Platon, ayant présenté l’immortalité de l’âme comme une hypothèse, aurait été proscrit par Jean-Jacques Rousseau, se conformant strictement à la doctrine athénienne et à la sienne propre. Que si l’on me dit qu’une religion d’Etat qui force les citoyens, comme citoyens, à la professer et qui examine ensuite la conduite des citoyens pour savoir s’ils la professent en effet, comme Calvin à Genève, et qui menace de mort ceux qui ne se conduisent pas selon cette religion, ne peut réussir qu’à former d’abominables hypocrites par terreur, Rousseau répondrait peut-être : comme homme religieux et comme moraliste, j’en suis navré ; mais, encore une fois, ce n’est pas comme homme religieux et comme moraliste que j’institue une religion civile ; c’est comme citoyen, c’est comme législateur ; or, au point de vue civil et civique, ce n’est pas la conviction intime qui importe, c’est la pratique ; ce que je veux, c’est, d’une part, des hommes qui pratiquent les mœurs sociales et qui en donnent l’exemple ; d’autre part des hommes qui, au moins, n’offensent pas les mœurs sociales et qui ne donnent pas l’exemple du contraire ; des vertueux bons semeurs et des médians inoffensifs, voilà ma cité ; mon chancelier, qui s’appelle, je crois, M. de Robespierre, vous dira le reste. — Je prête peut-être un sophisme à Rousseau ; mais il n’en est pas à un près. — Tout ceci soit dit, je le répète, non pour approuver, mais pour expliquer. Il faut comprendre l’âme d’un fanatique, pour ne pas devenir tel, et d’abord, parce qu’il faut tout comprendre.
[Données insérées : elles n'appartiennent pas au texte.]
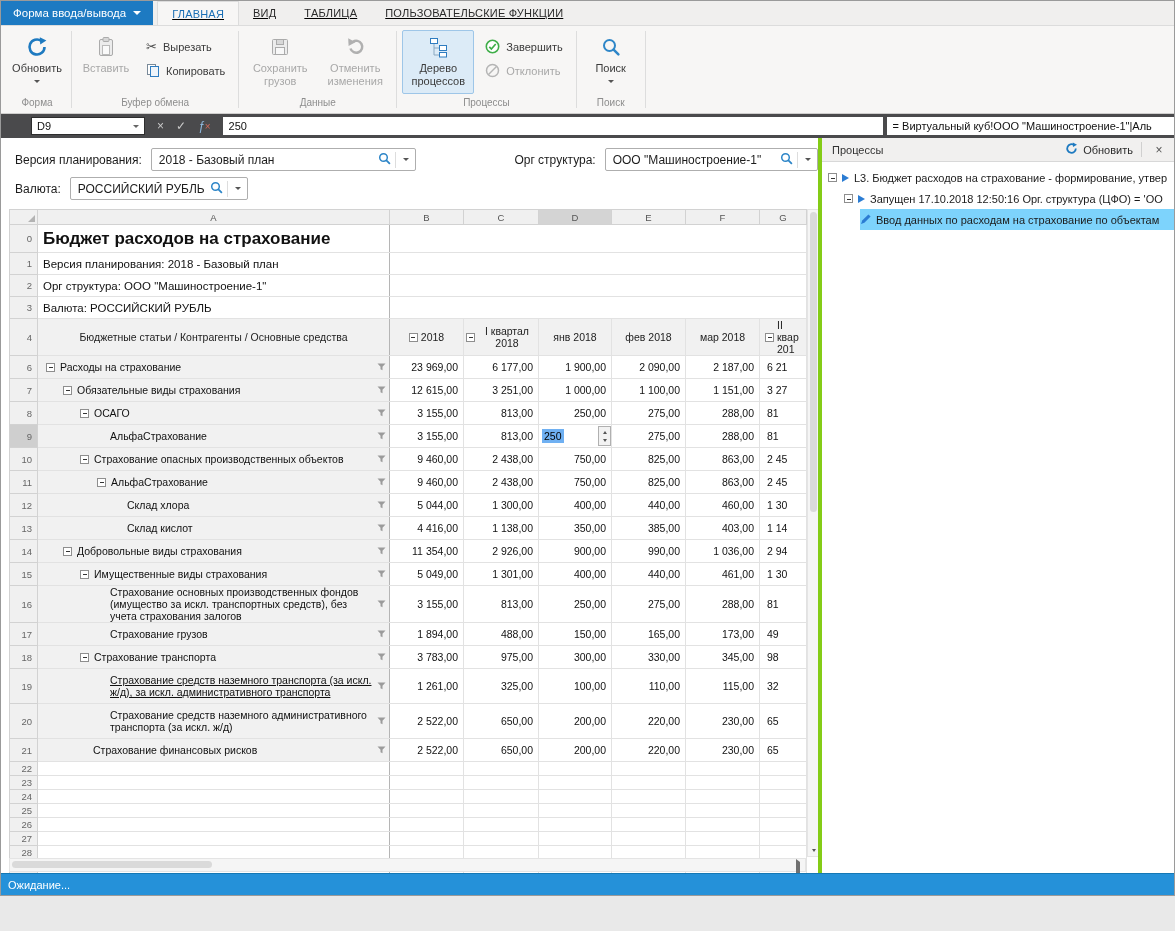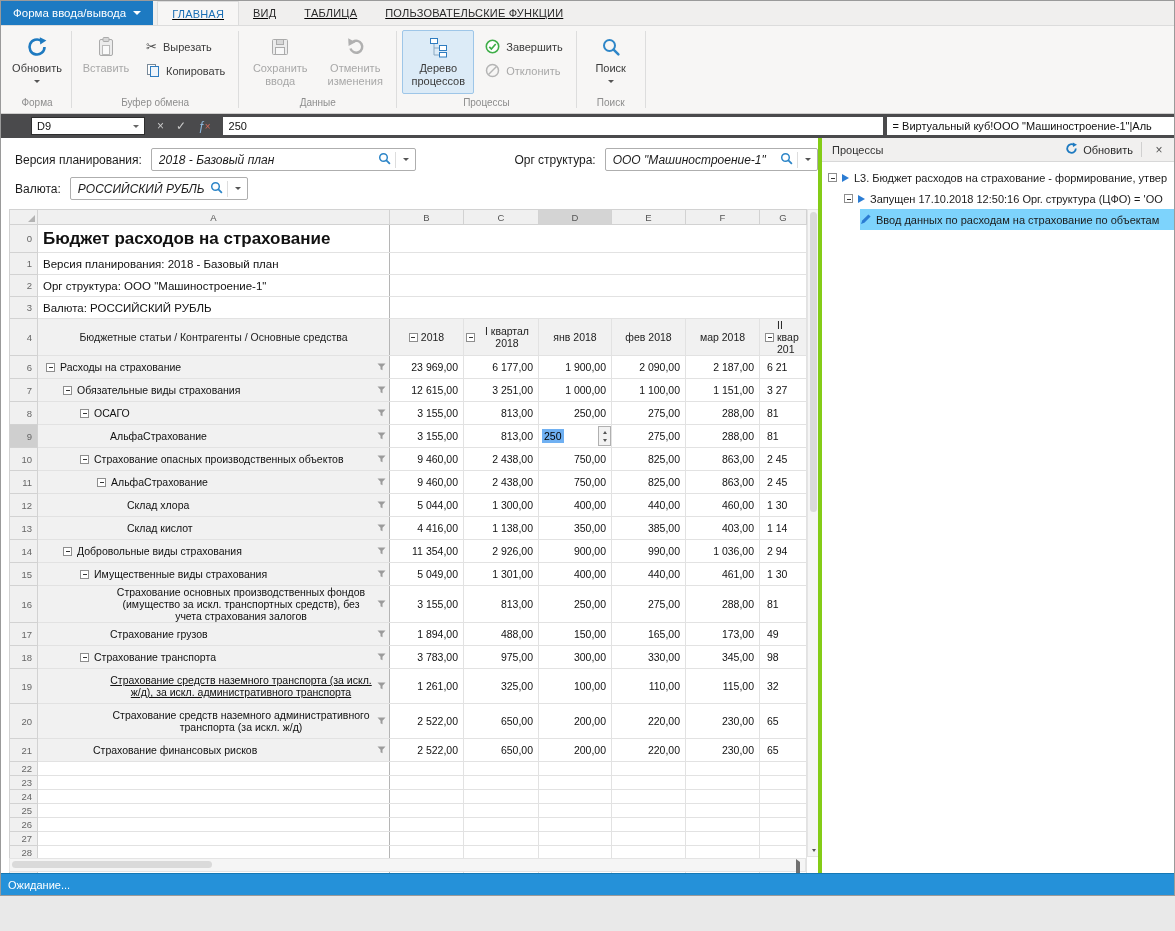--- a/index.html
+++ b/index.html
@@ -47,21 +47,21 @@
   .main { flex:1; display:flex; overflow:hidden; background:#fff; }
   .left { width:821px; flex:0 0 821px; display:flex; flex-direction:column; border-right:4px solid #84cc16; overflow:hidden; }
   .rpanel { flex:1; display:flex; flex-direction:column; background:#fff; overflow:hidden; }
 
   
   .filters { padding:7px 0 2px 14px; flex:0 0 auto; }
   .frow { display:flex; align-items:center; height:29px; font-size:12px; color:#1c1c1c; }
   .flabel { margin-right:9px; white-space:nowrap; }
   .flabel.second { margin-left:98px; }
   .fbox { height:23px; border:1px solid #aeaeae; border-radius:2px; display:flex; align-items:center; padding:0 3px 0 7px; font-size:12px; background:#fff; }
-  .fbox .val { flex:1; overflow:hidden; white-space:nowrap;font-style:italic; }
+  .fbox .val { flex:1; overflow:hidden; white-space:nowrap; }
   .fbox .fsep { width:1px; height:16px; background:#ddd; margin:0 4px; }
   .fbox .fcaret { width:0; height:0; border:3.5px solid transparent; border-top-color:#555; margin:3px 3px 0; }
   .w1 { width:308px; } .w2 { width:247px; } .w3 { width:178px; }
 
   
   .gridzone { position:relative; flex:1; overflow:hidden; margin-top:4px; }
   table.grid { border-collapse:collapse; table-layout:fixed; margin-left:8px; }
   .grid th, .grid td { border:1px solid #e2e2e2; padding:0; font-weight:normal; overflow:hidden; vertical-align:middle; }
   .grid thead th { background:#f0f0f0; border-color:#d2d2d2; font-size:9.5px; color:#555; height:15px; text-align:center; position:relative; }
   .grid thead th.sel { background:#d4d4d4; }
@@ -74,21 +74,21 @@
   td.titlecell.big { font-size:17px; font-weight:bold; }
   td.spancell { background:#fff; }
   tr.hrow { height:31px; }
   td.hlabel { background:#f1f1f1; text-align:center; font-size:10.5px; color:#222; }
   td.hcol { background:#f1f1f1; font-size:10.5px; color:#222; }
   .hcwrap { display:flex; align-items:center; justify-content:center; gap:3px; line-height:12px; }
   .hctext { max-width:58px; text-align:center; }
   td.hcol.gclip .hcwrap { justify-content:flex-start; padding-left:5px; }
   td.hcol.gclip .hctext { max-width:32px; text-align:left; }
   tr.drow { height:23px; } tr.drow.tall { height:35px; }
-  td.lcell { background:#f1f1f1; position:relative; font-size:10.5px; color:#111;text-align:center; }
+  td.lcell { background:#f1f1f1; position:relative; font-size:10.5px; color:#111; }
   .lwrap { display:flex; align-items:center; gap:5px; padding-right:17px; line-height:12px; }
   .ltext { white-space:normal; }
   .mbox { flex:0 0 9px; width:9px; height:9px; border:1px solid #8e8e8e; background:#fff; position:relative; display:inline-block; }
   .mbox::after { content:''; position:absolute; left:1.5px; top:3.5px; width:4px; height:1px; background:#333; }
   .funnel { position:absolute; right:3px; top:50%; transform:translateY(-50%); line-height:0; }
   td.vcell { background:#fff; font-size:10.5px; text-align:right; padding-right:5px; color:#111; white-space:nowrap; }
   td.gcell { background:#fff; font-size:10.5px; text-align:left; padding-left:7px; color:#111; white-space:nowrap; }
   td.vcell.editing { padding:0; }
   .editwrap { display:flex; align-items:center; height:100%; padding-left:3px; }
   .editsel { background:#6fb0f2; color:#000; font-size:10.5px; padding:1px 2px; }
@@ -197,21 +197,21 @@
     <div class="rgroup">
       <div class="rbody">
         <div class="rbtn big disabled">
           <span class="ricon">
             <svg width="22" height="22" viewBox="0 0 22 22">
                 <rect x="3.5" y="3.5" width="15" height="15" rx="1" fill="#ececec" stroke="#ababab"></rect>
                 <rect x="7.5" y="3.5" width="7" height="5" fill="#d8d8d8" stroke="#ababab"></rect>
                 <rect x="6.5" y="11.5" width="9" height="7" fill="#f8f8f8" stroke="#ababab"></rect>
               </svg>
           </span>
-          <span class="rlabel">Сохранить ввода</span>
+          <span class="rlabel">Сохранить грузов</span>
         </div>
         <div class="rbtn big disabled">
           <span class="ricon">
             <svg width="22" height="22" viewBox="0 0 22 22">
                 <path d="M6.5 12.5a6 6 0 1 0 2.2-6.6" fill="none" stroke="#b0b0b0" stroke-width="2.5"></path>
                 <polygon points="4.2,2.2 4.6,10 11.4,6.2" fill="#b0b0b0"></polygon>
               </svg>
           </span>
           <span class="rlabel">Отменить изменения</span>
         </div>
M. Rodet, voulant être complet, a étudié toute la politique internationale de Rousseau, tout ce qu’il a écrit sur le droit des gens ; mais ici les idées de Rousseau, quoique toujours intéressantes, sont si confuses, que pour aujourd’hui, du moins, je ne suivrai pas M. Rodet dans cette enquête, tout en le félicitant très haut de l’avoir faite.

Il a étudié aussi le féminisme dans Rousseau ; c’est-à-dire, comme sans doute vous vous y attendiez, qu’il n’y en a pas rencontré l’ombre. C’est une chose intéressante que cette « lacune » même. La vérité est qu’il n’a pas pu entrer un instant, même comme idée capricieuse, dans l’esprit de Rousseau, que la femme eût aucun droit.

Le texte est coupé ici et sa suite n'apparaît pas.